===== SUPPLIED RECORDS =====

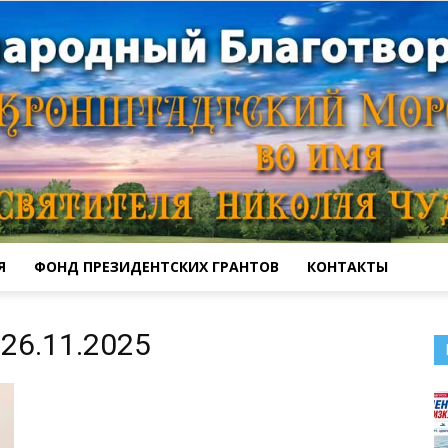
Я
ФОНД ПРЕЗИДЕНТСКИХ ГРАНТОВ
КОНТАКТЫ
Кронштадтский
26.11.2025
Морской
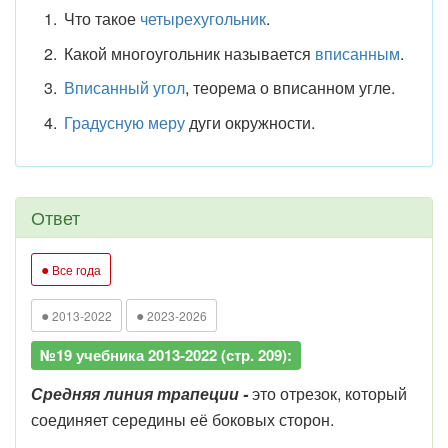
Что такое
четырехугольник
.
Какой многоугольник называется
вписанным
.
Вписанный угол
, теорема о вписанном угле.
Градусную меру
дуги окружности.
Ответ
●
Все года
●
●
2013-2022
2023-2026
№19 учебника 2013-2022 (стр. 209):
Средняя линия трапеции -
это отрезок, который
соединяет середины её боковых сторон.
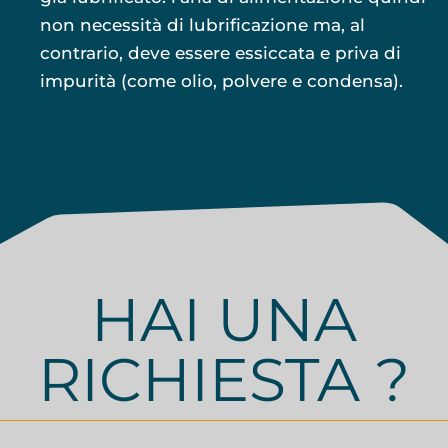
non necessità di lubrificazione ma, al
contrario, deve essere essiccata e priva di
impurità (come olio, polvere e condensa).
HAI UNA
RICHIESTA ?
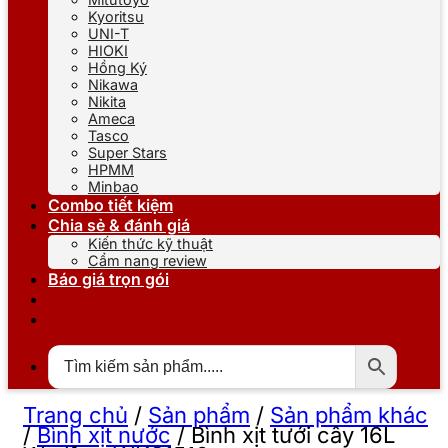
Kyoritsu
UNI-T
HIOKI
Hồng Ký
Nikawa
Nikita
Ameca
Tasco
Super Stars
HPMM
Minbao
Combo tiết kiệm
Chia sẻ & đánh giá
Kiến thức kỹ thuật
Cẩm nang review
Báo giá trọn gói
Trang chủ
/
Sản phẩm
/
Sản phẩm khác
/
Bình xịt nước
/
Bình xịt tưới cây 16L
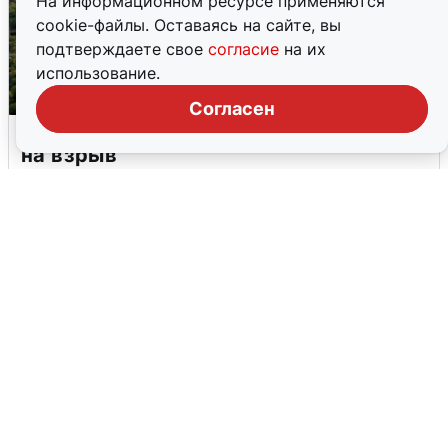
На информационном ресурсе применяются
cookie-файлы. Оставаясь на сайте, вы
подтверждаете свое
согласие
на их
использование.
Согласен
Москвичи услышали грохот, похожий
на взрыв
7 августа
0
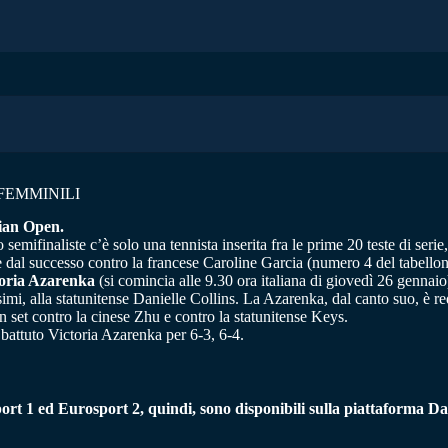
FEMMINILI
lian Open.
semifinaliste c’è solo una tennista inserita fra le prime 20 teste di serie
e dal successo contro la francese Caroline Garcia (numero 4 del tabellon
toria Azarenka
(si comincia alle 9.30 ora italiana di giovedì 26 genna
cesimi, alla statunitense Danielle Collins. La Azarenka, dal canto suo, è
un set contro la cinese Zhu e contro la statunitense Keys.
battuto Victoria Azarenka per 6-3, 6-4.
rt 1 ed Eurosport 2, quindi, sono disponibili sulla piattaforma D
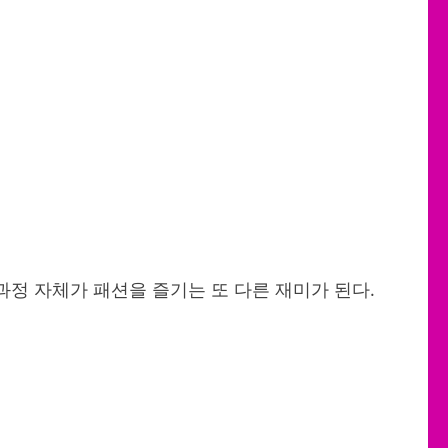
정 자체가 패션을 즐기는 또 다른 재미가 된다.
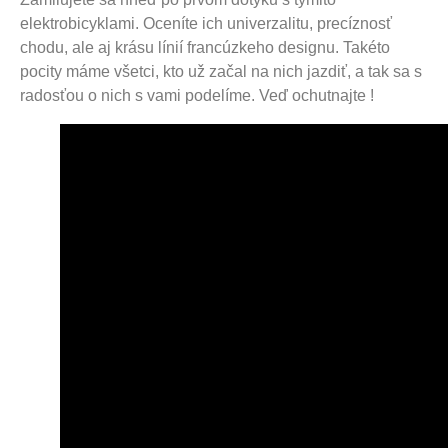
elektrobicyklami. Oceníte ich univerzalitu, precíznosť
chodu, ale aj krásu línií francúzkeho designu. Takéto
pocity máme všetci, kto už začal na nich jazdiť, a tak sa s
radosťou o nich s vami podelíme. Veď ochutnajte !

=====

THE TASK: The answer must be the lines of the entries above, written out exactly from the first through the one with "На информационном ресурсе применяются", and no pictures.

OUTPUT FOR THIS EXERCISE:
Я
ФОНД ПРЕЗИДЕНТСКИХ ГРАНТОВ
КОНТАКТЫ
Кронштадтский
26.11.2025
Морской
Что такое
четырехугольник
.
Какой многоугольник называется
вписанным
.
Вписанный угол
, теорема о вписанном угле.
Градусную меру
дуги окружности.
Ответ
●
Все года
●
●
2013-2022
2023-2026
№19 учебника 2013-2022 (стр. 209):
Средняя линия трапеции -
это отрезок, который
соединяет середины её боковых сторон.
non necessità di lubrificazione ma, al
contrario, deve essere essiccata e priva di
impurità (come olio, polvere e condensa).
HAI UNA
RICHIESTA ?
Kyoritsu
UNI-T
HIOKI
Hồng Ký
Nikawa
Nikita
Ameca
Tasco
Super Stars
HPMM
Minbao
Combo tiết kiệm
Chia sẻ & đánh giá
Kiến thức kỹ thuật
Cẩm nang review
Báo giá trọn gói
Trang chủ
/
Sản phẩm
/
Sản phẩm khác
/
Bình xịt nước
/
Bình xịt tưới cây 16L
На информационном ресурсе применяются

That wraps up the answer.